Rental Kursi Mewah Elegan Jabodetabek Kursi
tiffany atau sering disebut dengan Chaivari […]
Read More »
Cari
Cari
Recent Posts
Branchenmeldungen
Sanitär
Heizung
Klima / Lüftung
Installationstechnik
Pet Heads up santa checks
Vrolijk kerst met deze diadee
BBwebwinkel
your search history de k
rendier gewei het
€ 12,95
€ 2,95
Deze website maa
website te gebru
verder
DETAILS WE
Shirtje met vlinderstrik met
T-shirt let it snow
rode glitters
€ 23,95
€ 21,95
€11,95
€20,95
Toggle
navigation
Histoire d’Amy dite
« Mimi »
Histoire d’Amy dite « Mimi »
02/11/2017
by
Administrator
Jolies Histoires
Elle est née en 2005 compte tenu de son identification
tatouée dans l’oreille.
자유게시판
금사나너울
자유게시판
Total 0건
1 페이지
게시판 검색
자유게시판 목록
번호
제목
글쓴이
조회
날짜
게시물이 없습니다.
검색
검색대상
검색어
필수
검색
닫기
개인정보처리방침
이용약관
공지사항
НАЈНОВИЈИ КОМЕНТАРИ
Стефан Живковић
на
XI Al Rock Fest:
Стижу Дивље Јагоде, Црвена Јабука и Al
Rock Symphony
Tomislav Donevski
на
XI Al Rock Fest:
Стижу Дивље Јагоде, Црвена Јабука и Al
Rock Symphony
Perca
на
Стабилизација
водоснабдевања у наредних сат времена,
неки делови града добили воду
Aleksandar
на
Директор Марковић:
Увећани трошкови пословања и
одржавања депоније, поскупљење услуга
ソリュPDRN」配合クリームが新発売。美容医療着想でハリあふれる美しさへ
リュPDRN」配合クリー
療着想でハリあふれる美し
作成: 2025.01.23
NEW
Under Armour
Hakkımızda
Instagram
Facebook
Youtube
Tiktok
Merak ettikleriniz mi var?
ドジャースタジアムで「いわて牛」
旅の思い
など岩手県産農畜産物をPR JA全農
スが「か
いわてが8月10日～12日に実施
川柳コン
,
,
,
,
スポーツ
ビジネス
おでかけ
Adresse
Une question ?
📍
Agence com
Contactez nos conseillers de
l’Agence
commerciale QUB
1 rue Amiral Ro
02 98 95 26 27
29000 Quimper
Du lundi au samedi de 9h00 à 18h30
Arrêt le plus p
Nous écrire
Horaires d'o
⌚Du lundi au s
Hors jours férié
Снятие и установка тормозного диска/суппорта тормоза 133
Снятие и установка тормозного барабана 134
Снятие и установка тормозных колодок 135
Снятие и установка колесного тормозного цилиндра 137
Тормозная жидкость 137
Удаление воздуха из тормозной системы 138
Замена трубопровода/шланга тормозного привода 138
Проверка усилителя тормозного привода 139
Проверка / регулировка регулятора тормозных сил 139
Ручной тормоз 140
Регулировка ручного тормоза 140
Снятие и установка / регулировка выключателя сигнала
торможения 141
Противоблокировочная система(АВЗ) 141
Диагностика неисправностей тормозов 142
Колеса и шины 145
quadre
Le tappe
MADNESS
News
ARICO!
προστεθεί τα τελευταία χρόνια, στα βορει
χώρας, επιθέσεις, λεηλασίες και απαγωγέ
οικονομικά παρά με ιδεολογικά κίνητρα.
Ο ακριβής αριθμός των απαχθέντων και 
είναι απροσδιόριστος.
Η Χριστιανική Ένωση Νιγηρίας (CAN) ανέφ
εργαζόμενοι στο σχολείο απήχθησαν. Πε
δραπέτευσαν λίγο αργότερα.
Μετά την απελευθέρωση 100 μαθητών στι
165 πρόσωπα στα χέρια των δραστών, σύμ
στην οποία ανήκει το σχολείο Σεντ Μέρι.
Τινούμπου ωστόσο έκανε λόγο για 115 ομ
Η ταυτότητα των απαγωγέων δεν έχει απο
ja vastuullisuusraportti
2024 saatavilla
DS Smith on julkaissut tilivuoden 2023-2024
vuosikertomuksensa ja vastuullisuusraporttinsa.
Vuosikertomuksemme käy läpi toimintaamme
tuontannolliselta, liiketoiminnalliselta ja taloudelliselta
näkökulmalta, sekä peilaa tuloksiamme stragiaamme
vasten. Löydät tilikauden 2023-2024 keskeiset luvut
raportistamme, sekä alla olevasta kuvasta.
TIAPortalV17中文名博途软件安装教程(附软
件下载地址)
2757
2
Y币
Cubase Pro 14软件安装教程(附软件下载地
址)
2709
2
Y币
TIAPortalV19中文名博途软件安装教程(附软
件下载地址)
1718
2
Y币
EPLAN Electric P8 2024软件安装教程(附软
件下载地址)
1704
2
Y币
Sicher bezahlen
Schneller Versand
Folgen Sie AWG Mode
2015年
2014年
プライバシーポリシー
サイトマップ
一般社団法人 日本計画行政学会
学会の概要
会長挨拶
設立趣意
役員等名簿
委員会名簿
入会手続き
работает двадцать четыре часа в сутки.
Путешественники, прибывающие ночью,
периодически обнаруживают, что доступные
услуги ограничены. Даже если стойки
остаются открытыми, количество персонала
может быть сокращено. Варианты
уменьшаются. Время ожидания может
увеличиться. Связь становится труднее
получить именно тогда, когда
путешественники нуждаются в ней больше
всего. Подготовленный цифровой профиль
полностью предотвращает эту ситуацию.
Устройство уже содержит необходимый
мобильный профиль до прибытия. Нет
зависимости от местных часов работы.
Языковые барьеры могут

## [What the task requires]
Please output the records once more, exactly as they were written.

## [Expected answer]
Rental Kursi Mewah Elegan Jabodetabek Kursi
tiffany atau sering disebut dengan Chaivari […]
Read More »
Cari
Cari
Recent Posts
Branchenmeldungen
Sanitär
Heizung
Klima / Lüftung
Installationstechnik
Pet Heads up santa checks
Vrolijk kerst met deze diadee
BBwebwinkel
your search history de k
rendier gewei het
€ 12,95
€ 2,95
Deze website maa
website te gebru
verder
DETAILS WE
Shirtje met vlinderstrik met
T-shirt let it snow
rode glitters
€ 23,95
€ 21,95
€11,95
€20,95
Toggle
navigation
Histoire d’Amy dite
« Mimi »
Histoire d’Amy dite « Mimi »
02/11/2017
by
Administrator
Jolies Histoires
Elle est née en 2005 compte tenu de son identification
tatouée dans l’oreille.
자유게시판
금사나너울
자유게시판
Total 0건
1 페이지
게시판 검색
자유게시판 목록
번호
제목
글쓴이
조회
날짜
게시물이 없습니다.
검색
검색대상
검색어
필수
검색
닫기
개인정보처리방침
이용약관
공지사항
НАЈНОВИЈИ КОМЕНТАРИ
Стефан Живковић
на
XI Al Rock Fest:
Стижу Дивље Јагоде, Црвена Јабука и Al
Rock Symphony
Tomislav Donevski
на
XI Al Rock Fest:
Стижу Дивље Јагоде, Црвена Јабука и Al
Rock Symphony
Perca
на
Стабилизација
водоснабдевања у наредних сат времена,
неки делови града добили воду
Aleksandar
на
Директор Марковић:
Увећани трошкови пословања и
одржавања депоније, поскупљење услуга
ソリュPDRN」配合クリームが新発売。美容医療着想でハリあふれる美しさへ
リュPDRN」配合クリー
療着想でハリあふれる美し
作成: 2025.01.23
NEW
Under Armour
Hakkımızda
Instagram
Facebook
Youtube
Tiktok
Merak ettikleriniz mi var?
ドジャースタジアムで「いわて牛」
旅の思い
など岩手県産農畜産物をPR JA全農
スが「か
いわてが8月10日～12日に実施
川柳コン
,
,
,
,
スポーツ
ビジネス
おでかけ
Adresse
Une question ?
📍
Agence com
Contactez nos conseillers de
l’Agence
commerciale QUB
1 rue Amiral Ro
02 98 95 26 27
29000 Quimper
Du lundi au samedi de 9h00 à 18h30
Arrêt le plus p
Nous écrire
Horaires d'o
⌚Du lundi au s
Hors jours férié
Снятие и установка тормозного диска/суппорта тормоза 133
Снятие и установка тормозного барабана 134
Снятие и установка тормозных колодок 135
Снятие и установка колесного тормозного цилиндра 137
Тормозная жидкость 137
Удаление воздуха из тормозной системы 138
Замена трубопровода/шланга тормозного привода 138
Проверка усилителя тормозного привода 139
Проверка / регулировка регулятора тормозных сил 139
Ручной тормоз 140
Регулировка ручного тормоза 140
Снятие и установка / регулировка выключателя сигнала
торможения 141
Противоблокировочная система(АВЗ) 141
Диагностика неисправностей тормозов 142
Колеса и шины 145
quadre
Le tappe
MADNESS
News
ARICO!
προστεθεί τα τελευταία χρόνια, στα βορει
χώρας, επιθέσεις, λεηλασίες και απαγωγέ
οικονομικά παρά με ιδεολογικά κίνητρα.
Ο ακριβής αριθμός των απαχθέντων και 
είναι απροσδιόριστος.
Η Χριστιανική Ένωση Νιγηρίας (CAN) ανέφ
εργαζόμενοι στο σχολείο απήχθησαν. Πε
δραπέτευσαν λίγο αργότερα.
Μετά την απελευθέρωση 100 μαθητών στι
165 πρόσωπα στα χέρια των δραστών, σύμ
στην οποία ανήκει το σχολείο Σεντ Μέρι.
Τινούμπου ωστόσο έκανε λόγο για 115 ομ
Η ταυτότητα των απαγωγέων δεν έχει απο
ja vastuullisuusraportti
2024 saatavilla
DS Smith on julkaissut tilivuoden 2023-2024
vuosikertomuksensa ja vastuullisuusraporttinsa.
Vuosikertomuksemme käy läpi toimintaamme
tuontannolliselta, liiketoiminnalliselta ja taloudelliselta
näkökulmalta, sekä peilaa tuloksiamme stragiaamme
vasten. Löydät tilikauden 2023-2024 keskeiset luvut
raportistamme, sekä alla olevasta kuvasta.
TIAPortalV17中文名博途软件安装教程(附软
件下载地址)
2757
2
Y币
Cubase Pro 14软件安装教程(附软件下载地
址)
2709
2
Y币
TIAPortalV19中文名博途软件安装教程(附软
件下载地址)
1718
2
Y币
EPLAN Electric P8 2024软件安装教程(附软
件下载地址)
1704
2
Y币
Sicher bezahlen
Schneller Versand
Folgen Sie AWG Mode
2015年
2014年
プライバシーポリシー
サイトマップ
一般社団法人 日本計画行政学会
学会の概要
会長挨拶
設立趣意
役員等名簿
委員会名簿
入会手続き
работает двадцать четыре часа в сутки.
Путешественники, прибывающие ночью,
периодически обнаруживают, что доступные
услуги ограничены. Даже если стойки
остаются открытыми, количество персонала
может быть сокращено. Варианты
уменьшаются. Время ожидания может
увеличиться. Связь становится труднее
получить именно тогда, когда
путешественники нуждаются в ней больше
всего. Подготовленный цифровой профиль
полностью предотвращает эту ситуацию.
Устройство уже содержит необходимый
мобильный профиль до прибытия. Нет
зависимости от местных часов работы.
Языковые барьеры могут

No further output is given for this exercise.